[Saved data entries]
Start of Block
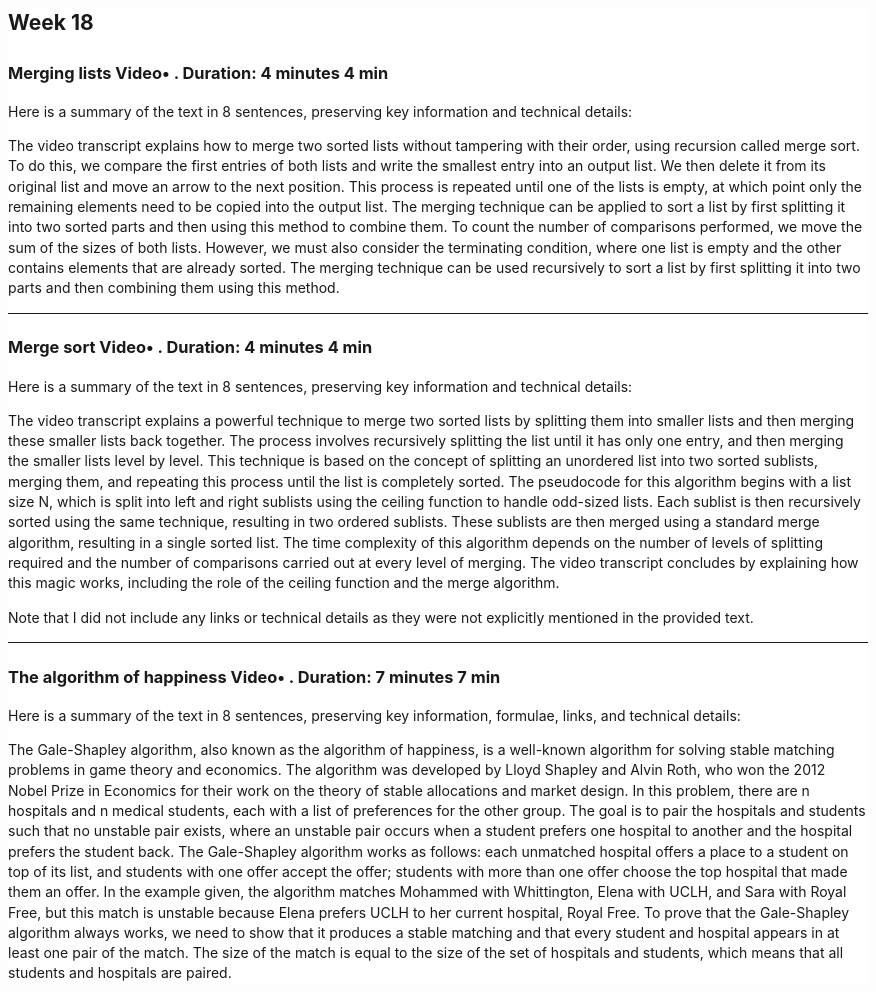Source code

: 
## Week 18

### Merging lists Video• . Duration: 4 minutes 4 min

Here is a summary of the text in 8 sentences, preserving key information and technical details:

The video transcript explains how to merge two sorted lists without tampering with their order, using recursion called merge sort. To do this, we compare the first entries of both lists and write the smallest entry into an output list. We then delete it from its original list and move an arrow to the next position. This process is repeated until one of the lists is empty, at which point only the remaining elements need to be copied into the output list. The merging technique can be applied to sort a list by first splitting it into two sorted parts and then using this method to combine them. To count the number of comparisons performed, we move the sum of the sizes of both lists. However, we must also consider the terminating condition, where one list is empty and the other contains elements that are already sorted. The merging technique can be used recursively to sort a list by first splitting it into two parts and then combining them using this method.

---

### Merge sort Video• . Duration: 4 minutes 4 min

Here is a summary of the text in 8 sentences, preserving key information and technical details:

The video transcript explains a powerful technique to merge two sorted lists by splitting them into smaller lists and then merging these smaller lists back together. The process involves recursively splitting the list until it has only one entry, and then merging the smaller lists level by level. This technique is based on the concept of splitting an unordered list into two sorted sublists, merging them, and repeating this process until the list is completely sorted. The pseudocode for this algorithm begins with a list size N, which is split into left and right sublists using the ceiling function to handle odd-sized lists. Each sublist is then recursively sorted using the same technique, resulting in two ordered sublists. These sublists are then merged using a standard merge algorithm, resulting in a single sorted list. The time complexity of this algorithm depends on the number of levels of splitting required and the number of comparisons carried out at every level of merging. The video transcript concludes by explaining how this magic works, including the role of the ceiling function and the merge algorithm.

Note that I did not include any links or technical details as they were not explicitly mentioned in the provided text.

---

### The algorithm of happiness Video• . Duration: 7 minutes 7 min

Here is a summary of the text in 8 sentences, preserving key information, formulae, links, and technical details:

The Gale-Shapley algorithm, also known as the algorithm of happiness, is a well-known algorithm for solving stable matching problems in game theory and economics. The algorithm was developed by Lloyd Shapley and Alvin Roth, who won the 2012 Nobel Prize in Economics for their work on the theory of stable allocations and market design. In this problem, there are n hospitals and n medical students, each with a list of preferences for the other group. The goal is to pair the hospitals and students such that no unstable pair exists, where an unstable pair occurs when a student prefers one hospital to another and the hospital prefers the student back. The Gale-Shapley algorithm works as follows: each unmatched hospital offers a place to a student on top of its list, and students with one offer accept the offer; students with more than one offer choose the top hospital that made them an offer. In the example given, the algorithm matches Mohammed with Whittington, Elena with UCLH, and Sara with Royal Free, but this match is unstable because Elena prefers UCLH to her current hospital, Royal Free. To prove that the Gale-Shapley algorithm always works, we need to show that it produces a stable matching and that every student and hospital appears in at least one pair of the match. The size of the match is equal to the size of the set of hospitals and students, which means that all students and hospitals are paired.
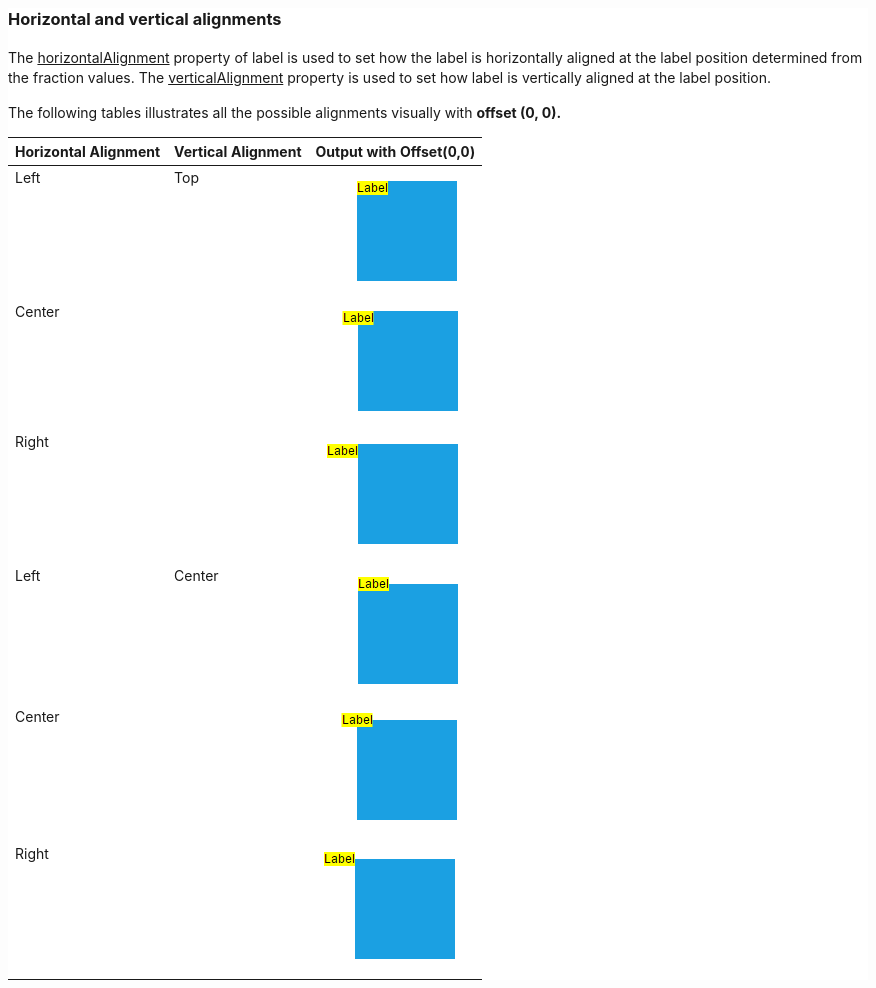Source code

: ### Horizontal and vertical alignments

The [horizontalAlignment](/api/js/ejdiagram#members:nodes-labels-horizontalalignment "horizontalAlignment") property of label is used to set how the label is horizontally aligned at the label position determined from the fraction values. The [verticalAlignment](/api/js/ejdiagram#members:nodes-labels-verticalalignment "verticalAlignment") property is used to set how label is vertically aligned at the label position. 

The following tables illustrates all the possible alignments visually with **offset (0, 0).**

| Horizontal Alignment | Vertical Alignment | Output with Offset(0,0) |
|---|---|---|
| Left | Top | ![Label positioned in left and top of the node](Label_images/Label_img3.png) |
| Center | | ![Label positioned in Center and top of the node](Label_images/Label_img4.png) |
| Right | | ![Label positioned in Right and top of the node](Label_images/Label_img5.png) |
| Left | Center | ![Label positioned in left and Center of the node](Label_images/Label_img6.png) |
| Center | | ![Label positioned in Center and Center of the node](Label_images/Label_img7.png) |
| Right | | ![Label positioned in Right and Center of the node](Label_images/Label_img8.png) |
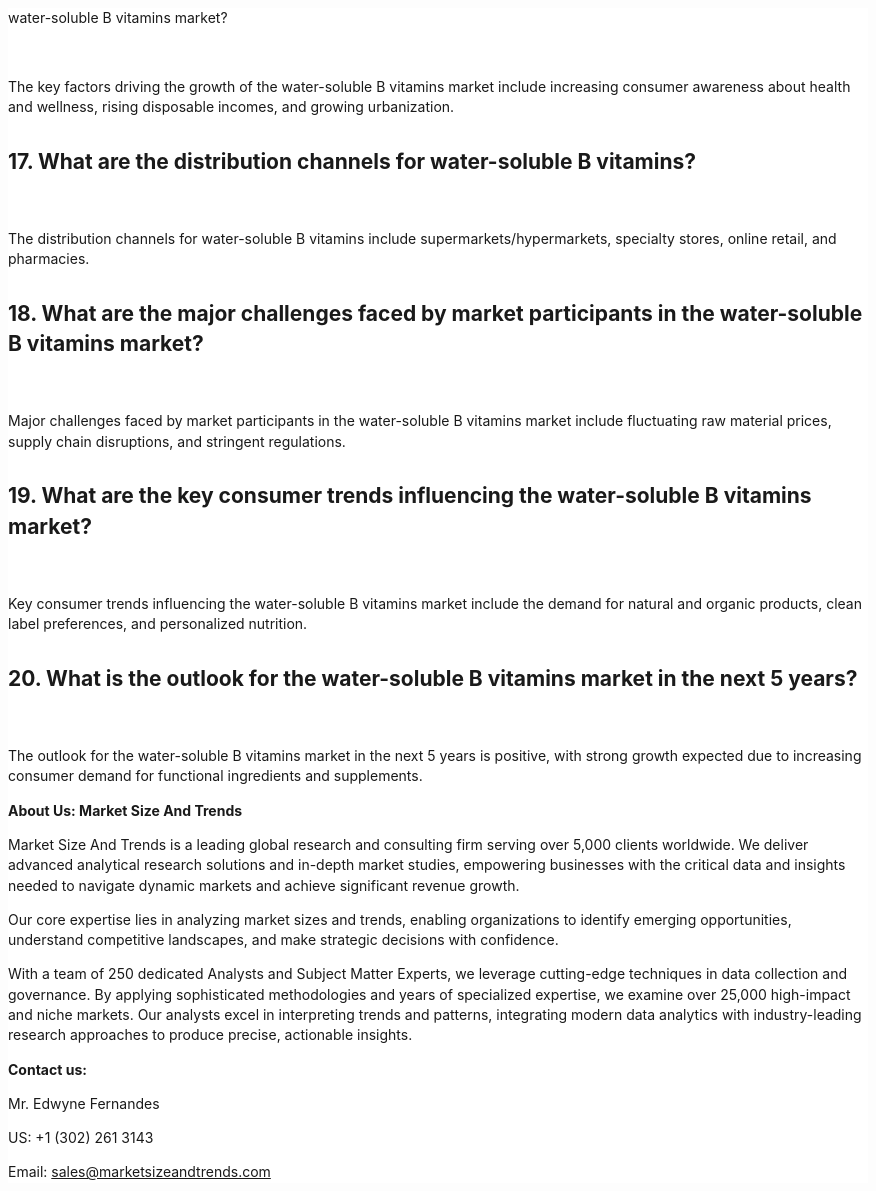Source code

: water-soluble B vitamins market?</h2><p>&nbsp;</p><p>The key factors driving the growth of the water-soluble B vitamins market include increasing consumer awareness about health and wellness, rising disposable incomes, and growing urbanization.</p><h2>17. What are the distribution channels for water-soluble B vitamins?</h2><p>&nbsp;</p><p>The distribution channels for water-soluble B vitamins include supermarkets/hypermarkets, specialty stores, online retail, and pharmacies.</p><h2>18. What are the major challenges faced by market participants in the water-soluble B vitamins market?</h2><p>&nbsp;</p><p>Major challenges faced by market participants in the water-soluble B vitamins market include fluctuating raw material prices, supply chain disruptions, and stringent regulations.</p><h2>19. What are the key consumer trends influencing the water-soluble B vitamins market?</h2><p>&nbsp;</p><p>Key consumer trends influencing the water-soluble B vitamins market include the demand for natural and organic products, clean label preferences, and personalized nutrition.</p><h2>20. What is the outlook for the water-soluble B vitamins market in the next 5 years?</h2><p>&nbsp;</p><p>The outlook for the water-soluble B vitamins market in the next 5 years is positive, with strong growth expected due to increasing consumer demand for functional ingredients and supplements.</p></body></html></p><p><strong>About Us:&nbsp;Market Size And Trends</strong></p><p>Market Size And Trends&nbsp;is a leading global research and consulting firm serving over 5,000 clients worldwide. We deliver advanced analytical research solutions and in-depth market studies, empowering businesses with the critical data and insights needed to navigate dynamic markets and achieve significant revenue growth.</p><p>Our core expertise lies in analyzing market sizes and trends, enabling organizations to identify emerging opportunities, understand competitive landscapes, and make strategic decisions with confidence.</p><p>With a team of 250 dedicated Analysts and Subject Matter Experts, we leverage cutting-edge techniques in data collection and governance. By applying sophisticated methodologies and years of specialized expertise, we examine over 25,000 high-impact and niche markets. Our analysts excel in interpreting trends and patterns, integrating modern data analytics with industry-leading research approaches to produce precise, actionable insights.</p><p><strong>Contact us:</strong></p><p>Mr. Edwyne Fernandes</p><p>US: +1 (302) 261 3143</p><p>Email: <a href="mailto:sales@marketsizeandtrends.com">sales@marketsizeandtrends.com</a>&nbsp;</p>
End of Block
Activity: There is a line with "### Merge sort" and a line with "formulae, links, and" above. Copy exactly those two lines and all lines between them, with nothing else.

Solution to the exercise:
### Merge sort Video• . Duration: 4 minutes 4 min

Here is a summary of the text in 8 sentences, preserving key information and technical details:

The video transcript explains a powerful technique to merge two sorted lists by splitting them into smaller lists and then merging these smaller lists back together. The process involves recursively splitting the list until it has only one entry, and then merging the smaller lists level by level. This technique is based on the concept of splitting an unordered list into two sorted sublists, merging them, and repeating this process until the list is completely sorted. The pseudocode for this algorithm begins with a list size N, which is split into left and right sublists using the ceiling function to handle odd-sized lists. Each sublist is then recursively sorted using the same technique, resulting in two ordered sublists. These sublists are then merged using a standard merge algorithm, resulting in a single sorted list. The time complexity of this algorithm depends on the number of levels of splitting required and the number of comparisons carried out at every level of merging. The video transcript concludes by explaining how this magic works, including the role of the ceiling function and the merge algorithm.

Note that I did not include any links or technical details as they were not explicitly mentioned in the provided text.

---

### The algorithm of happiness Video• . Duration: 7 minutes 7 min

Here is a summary of the text in 8 sentences, preserving key information, formulae, links, and technical details:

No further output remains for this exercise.